■ To do: Please pull every line of text out of the records below without changing a character, and leave the pictures out of your answer.
[Start of section]
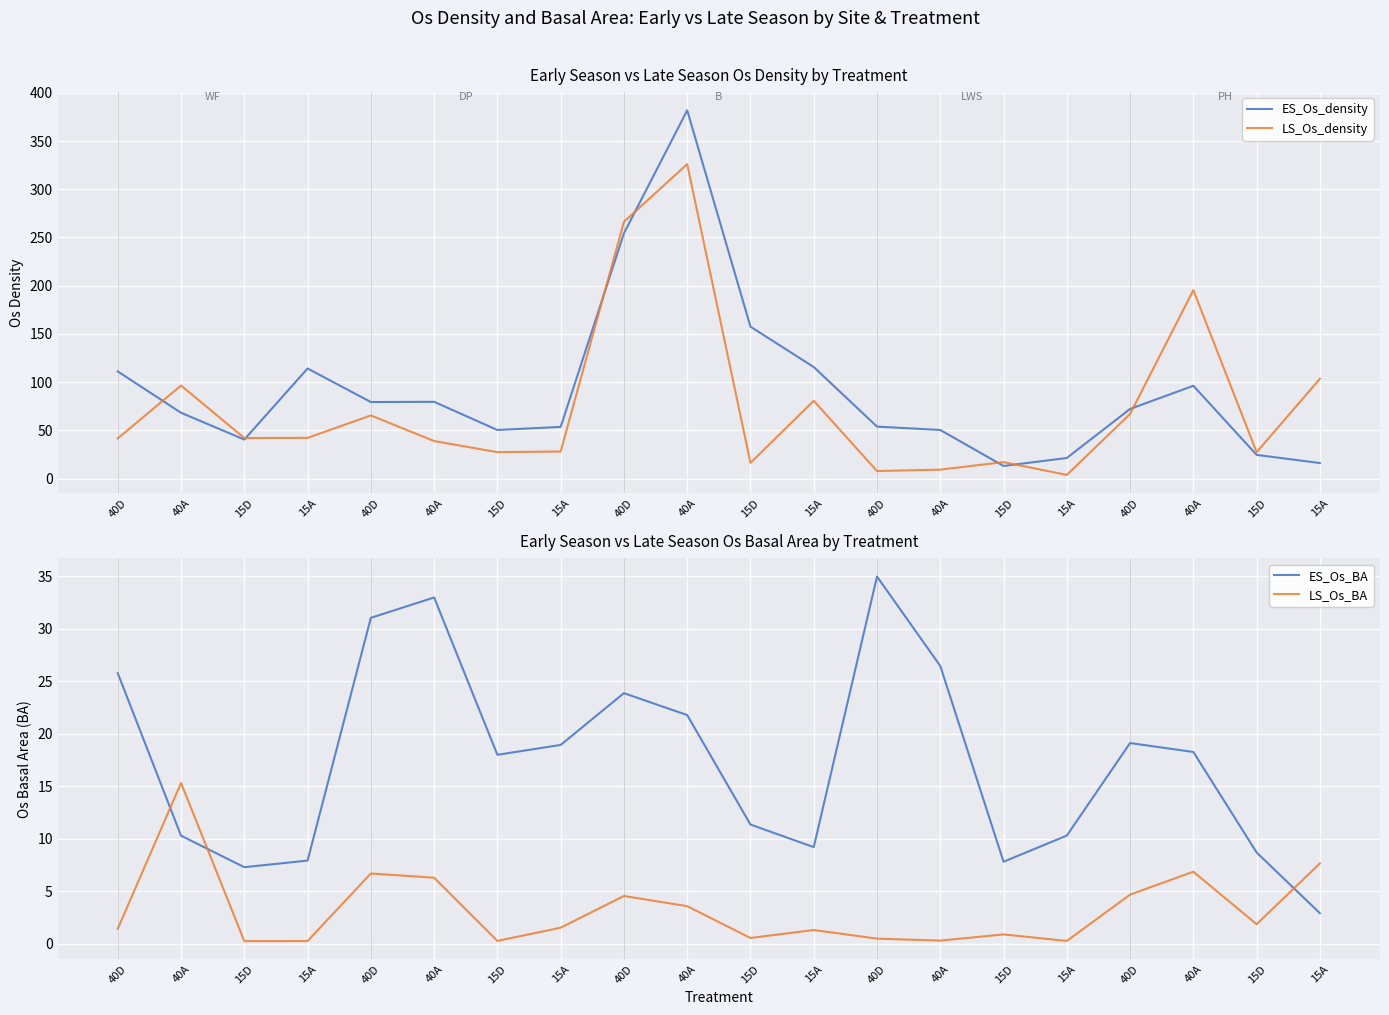

How many values in the LS_Os_BA series exceed 1?

12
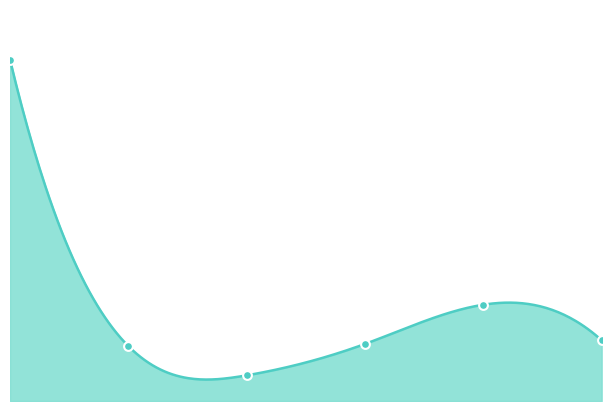

Which has a higher value, 2009-09-04 or 2009-03-20?

2009-09-04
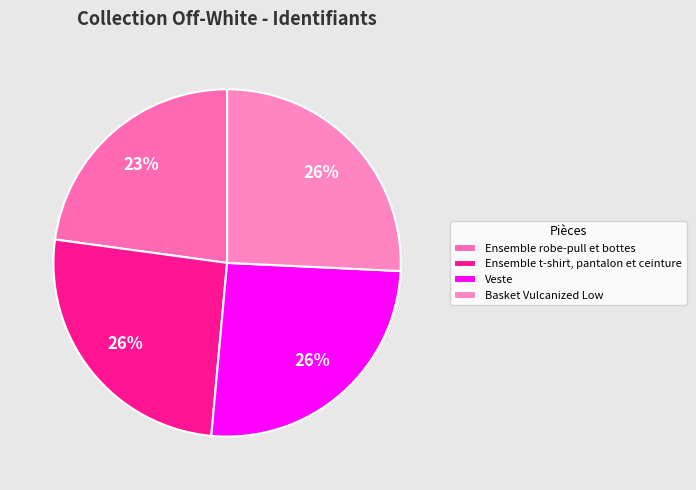

Rank the categories by value from highest to lowest.

Basket Vulcanized Low, Veste, Ensemble t-shirt, pantalon et ceinture, Ensemble robe-pull et bottes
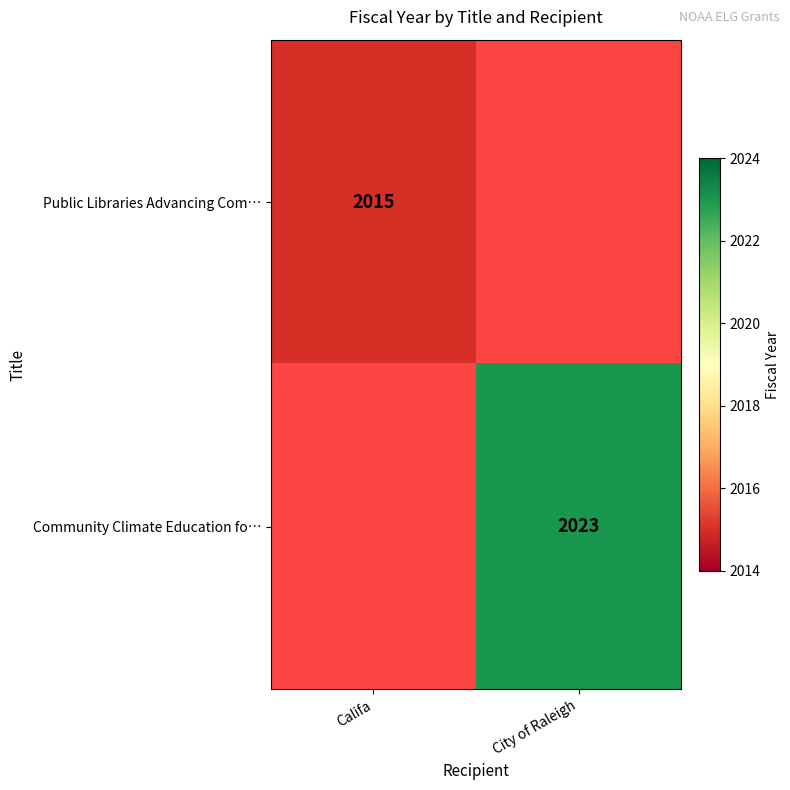

How many distinct data groups are displayed?

2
[End of section]
■ The completed task:
How many values in the LS_Os_BA series exceed 1?

12

Which has a higher value, 2009-09-04 or 2009-03-20?

2009-09-04

Rank the categories by value from highest to lowest.

Basket Vulcanized Low, Veste, Ensemble t-shirt, pantalon et ceinture, Ensemble robe-pull et bottes

How many distinct data groups are displayed?

2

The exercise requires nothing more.